Die medizinischen Atteste und die Fluglizenz des Amerikaners waren beide gefälscht. Doch das merkte bei Afriqiyah niemand. Und so flog M.F. vom 1. Juni 2010 an bis zum 3. Februar Passagiere mit einem Airbus A320 durch die Welt. Mindestens acht Mal habe er auch London Gatwick angesteuert, so die britische Polizei.

Aus Großbritannien geflüchtet

M.F. flog nur auf, weil er im Internet mit Berufskollegen diskutierte. Über ein spezialisiertes Forum kam er mit einem richtigen Piloten ins Gespräch. Der schöpfte nach einer gewissen Zeit Verdacht und meldete den Amerikaner bei den Behörden.
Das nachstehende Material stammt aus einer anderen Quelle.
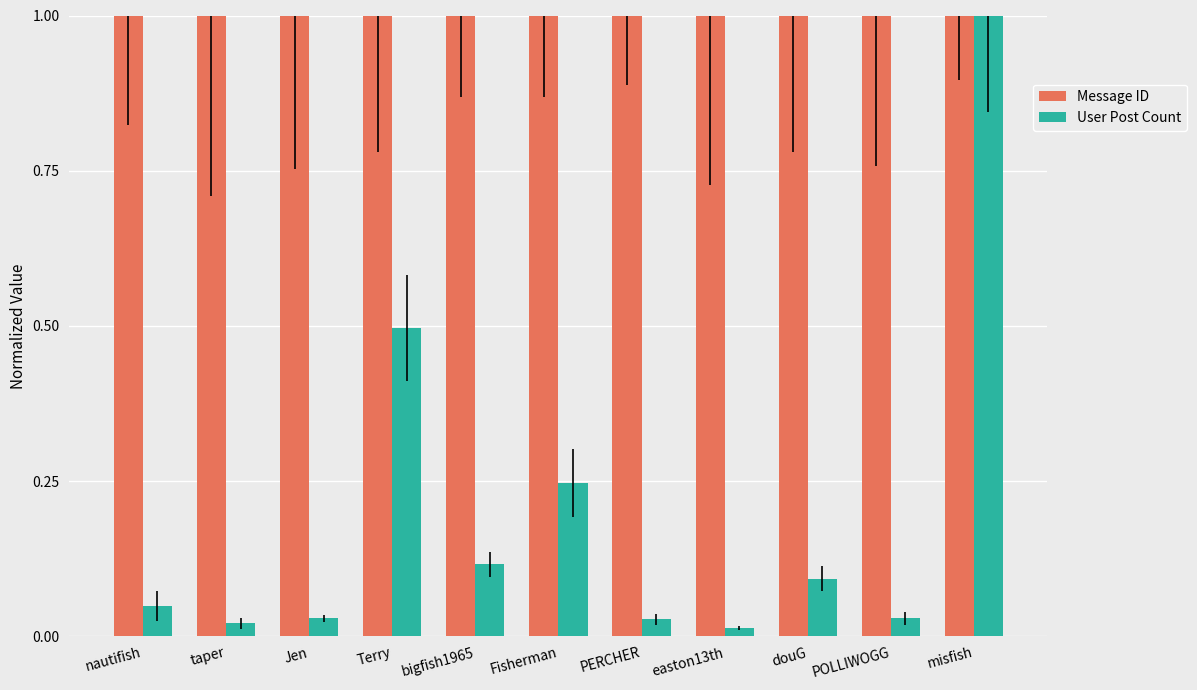

Is it true that User Post Count equals 0.5 at Terry?

True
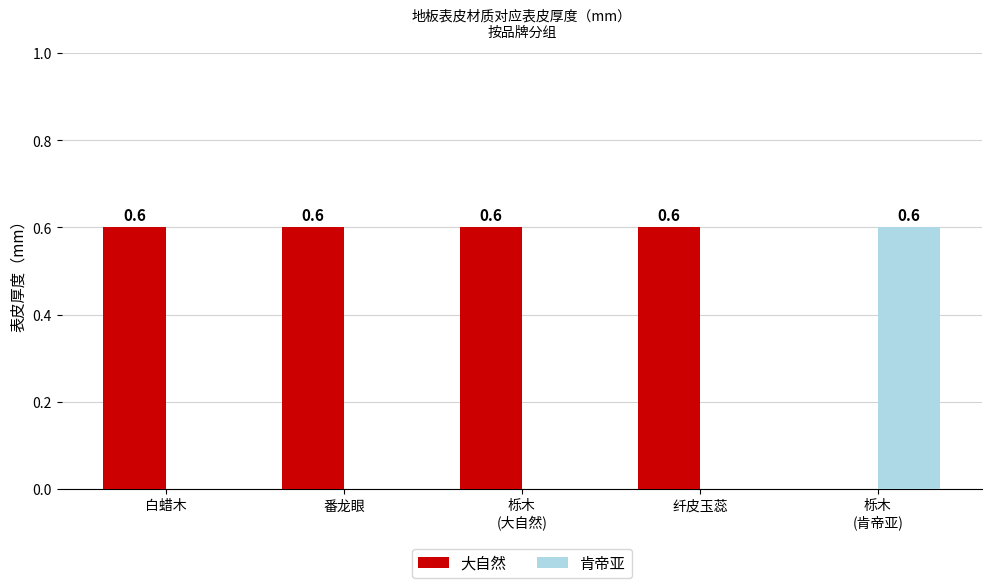

Is it true that 肯帝亚 equals 0.3 at 白蜡木?

False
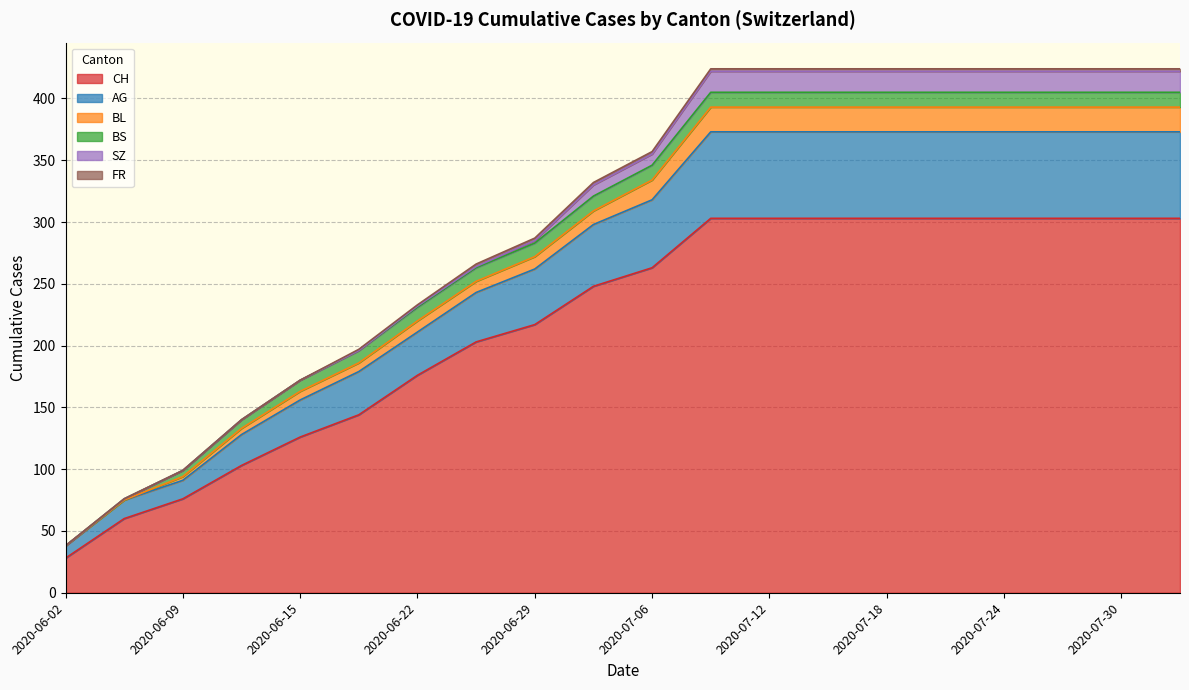

Which category has the lowest value in the CH series?

2020-06-02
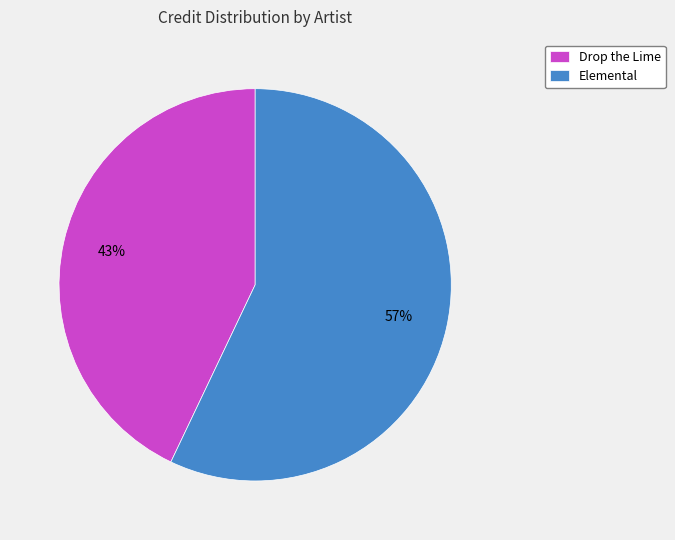

To the nearest percent, what is the difference between the Elemental and Drop the Lime slice percentages?

14%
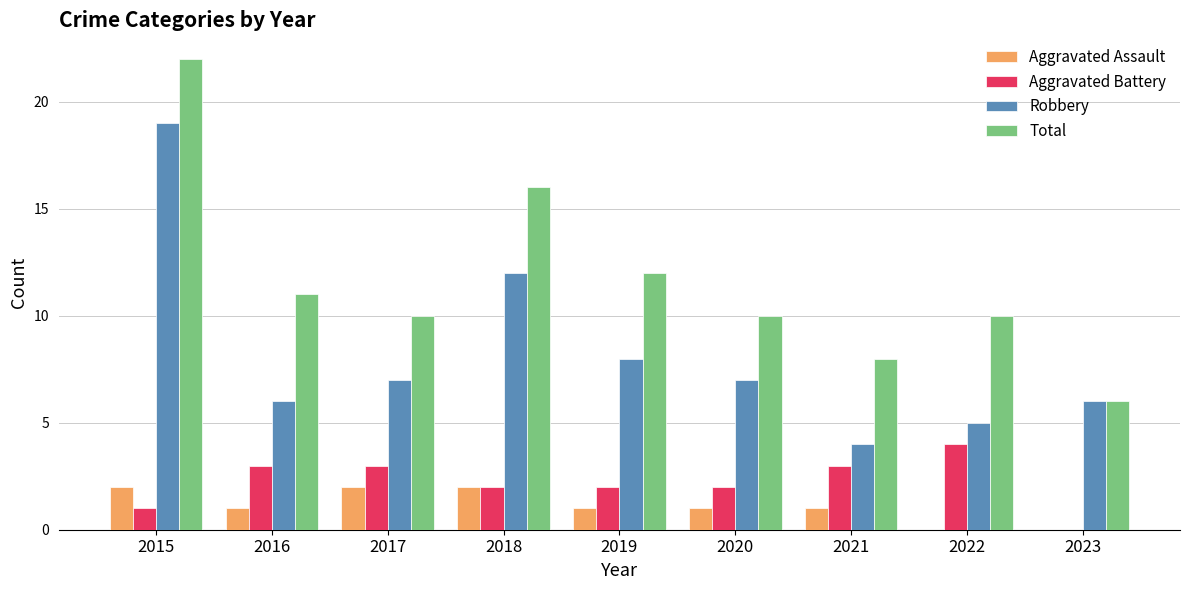

Which label corresponds to the largest value in the chart?

2015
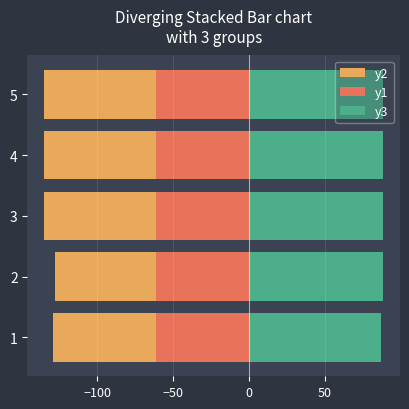

Read the y2 value at 2.

-66.9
Am 3. Februar 2011 verhafteten Kriminalbeamte M.F. Am 3. Mai 2013 hätte er nun vor einem Gericht im britischen Winchester erscheinen sollen. Doch der Amerikaner kam nicht zur Verhandlung. Das Gericht verurteilte den falschen Piloten daher in Abwesenheit zu zwei Jahren Gefängnis.

Die Behörden vermuten, M.F. sei geflüchtet und suche sich im Ausland einen Job als Fluglehrer oder Pilot. Denn ganz ohne Erfahrung ist M.F. nicht. Er war früher Pilot der amerikanischen Luftwaffe. Doch einen Airbus A320 zu fliegen ist dann doch etwas anderes, als einen Transporter oder Abfangjäger zu pilotieren.